- [AIM OF THE EXERCISE]:
Repeat the entries exactly as they stand.

(Stored data entries)
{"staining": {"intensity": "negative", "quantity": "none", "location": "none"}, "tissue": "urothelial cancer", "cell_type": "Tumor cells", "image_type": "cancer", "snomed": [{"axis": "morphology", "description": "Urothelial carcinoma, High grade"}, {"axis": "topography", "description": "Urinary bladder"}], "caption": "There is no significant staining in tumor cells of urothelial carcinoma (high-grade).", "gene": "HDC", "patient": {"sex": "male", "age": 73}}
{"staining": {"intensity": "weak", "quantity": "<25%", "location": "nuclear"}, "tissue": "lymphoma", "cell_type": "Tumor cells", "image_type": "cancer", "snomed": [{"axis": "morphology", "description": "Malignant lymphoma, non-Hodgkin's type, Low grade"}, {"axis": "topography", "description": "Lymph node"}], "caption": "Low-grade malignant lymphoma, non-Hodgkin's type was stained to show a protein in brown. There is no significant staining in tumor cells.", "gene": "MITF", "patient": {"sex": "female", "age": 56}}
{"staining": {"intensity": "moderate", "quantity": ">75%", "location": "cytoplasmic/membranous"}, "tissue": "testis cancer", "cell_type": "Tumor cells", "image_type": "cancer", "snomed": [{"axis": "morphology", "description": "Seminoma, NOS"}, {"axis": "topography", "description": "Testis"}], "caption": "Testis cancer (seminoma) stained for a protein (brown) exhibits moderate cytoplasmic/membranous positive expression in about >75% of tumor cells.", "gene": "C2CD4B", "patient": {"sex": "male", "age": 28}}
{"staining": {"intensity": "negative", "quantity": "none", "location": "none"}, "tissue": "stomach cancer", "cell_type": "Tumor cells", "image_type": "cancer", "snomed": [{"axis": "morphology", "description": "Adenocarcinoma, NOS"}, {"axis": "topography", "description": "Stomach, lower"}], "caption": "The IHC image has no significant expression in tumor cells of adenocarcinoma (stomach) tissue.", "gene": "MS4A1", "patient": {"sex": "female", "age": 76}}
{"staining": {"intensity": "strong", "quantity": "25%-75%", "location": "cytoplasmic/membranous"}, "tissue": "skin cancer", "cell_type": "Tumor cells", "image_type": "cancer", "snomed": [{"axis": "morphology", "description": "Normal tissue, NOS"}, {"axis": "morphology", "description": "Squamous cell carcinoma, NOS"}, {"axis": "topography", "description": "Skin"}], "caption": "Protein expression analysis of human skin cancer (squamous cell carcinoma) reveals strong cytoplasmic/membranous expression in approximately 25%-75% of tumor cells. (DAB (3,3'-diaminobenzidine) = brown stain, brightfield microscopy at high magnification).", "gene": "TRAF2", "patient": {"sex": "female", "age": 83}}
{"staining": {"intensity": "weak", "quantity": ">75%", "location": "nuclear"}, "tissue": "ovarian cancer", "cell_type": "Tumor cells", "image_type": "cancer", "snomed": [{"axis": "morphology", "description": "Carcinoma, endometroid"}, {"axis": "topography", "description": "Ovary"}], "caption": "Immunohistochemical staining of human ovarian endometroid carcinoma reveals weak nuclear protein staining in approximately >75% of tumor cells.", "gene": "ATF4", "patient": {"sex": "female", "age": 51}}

- [TASK RESPONSE]:
{"staining": {"intensity": "negative", "quantity": "none", "location": "none"}, "tissue": "urothelial cancer", "cell_type": "Tumor cells", "image_type": "cancer", "snomed": [{"axis": "morphology", "description": "Urothelial carcinoma, High grade"}, {"axis": "topography", "description": "Urinary bladder"}], "caption": "There is no significant staining in tumor cells of urothelial carcinoma (high-grade).", "gene": "HDC", "patient": {"sex": "male", "age": 73}}
{"staining": {"intensity": "weak", "quantity": "<25%", "location": "nuclear"}, "tissue": "lymphoma", "cell_type": "Tumor cells", "image_type": "cancer", "snomed": [{"axis": "morphology", "description": "Malignant lymphoma, non-Hodgkin's type, Low grade"}, {"axis": "topography", "description": "Lymph node"}], "caption": "Low-grade malignant lymphoma, non-Hodgkin's type was stained to show a protein in brown. There is no significant staining in tumor cells.", "gene": "MITF", "patient": {"sex": "female", "age": 56}}
{"staining": {"intensity": "moderate", "quantity": ">75%", "location": "cytoplasmic/membranous"}, "tissue": "testis cancer", "cell_type": "Tumor cells", "image_type": "cancer", "snomed": [{"axis": "morphology", "description": "Seminoma, NOS"}, {"axis": "topography", "description": "Testis"}], "caption": "Testis cancer (seminoma) stained for a protein (brown) exhibits moderate cytoplasmic/membranous positive expression in about >75% of tumor cells.", "gene": "C2CD4B", "patient": {"sex": "male", "age": 28}}
{"staining": {"intensity": "negative", "quantity": "none", "location": "none"}, "tissue": "stomach cancer", "cell_type": "Tumor cells", "image_type": "cancer", "snomed": [{"axis": "morphology", "description": "Adenocarcinoma, NOS"}, {"axis": "topography", "description": "Stomach, lower"}], "caption": "The IHC image has no significant expression in tumor cells of adenocarcinoma (stomach) tissue.", "gene": "MS4A1", "patient": {"sex": "female", "age": 76}}
{"staining": {"intensity": "strong", "quantity": "25%-75%", "location": "cytoplasmic/membranous"}, "tissue": "skin cancer", "cell_type": "Tumor cells", "image_type": "cancer", "snomed": [{"axis": "morphology", "description": "Normal tissue, NOS"}, {"axis": "morphology", "description": "Squamous cell carcinoma, NOS"}, {"axis": "topography", "description": "Skin"}], "caption": "Protein expression analysis of human skin cancer (squamous cell carcinoma) reveals strong cytoplasmic/membranous expression in approximately 25%-75% of tumor cells. (DAB (3,3'-diaminobenzidine) = brown stain, brightfield microscopy at high magnification).", "gene": "TRAF2", "patient": {"sex": "female", "age": 83}}
{"staining": {"intensity": "weak", "quantity": ">75%", "location": "nuclear"}, "tissue": "ovarian cancer", "cell_type": "Tumor cells", "image_type": "cancer", "snomed": [{"axis": "morphology", "description": "Carcinoma, endometroid"}, {"axis": "topography", "description": "Ovary"}], "caption": "Immunohistochemical staining of human ovarian endometroid carcinoma reveals weak nuclear protein staining in approximately >75% of tumor cells.", "gene": "ATF4", "patient": {"sex": "female", "age": 51}}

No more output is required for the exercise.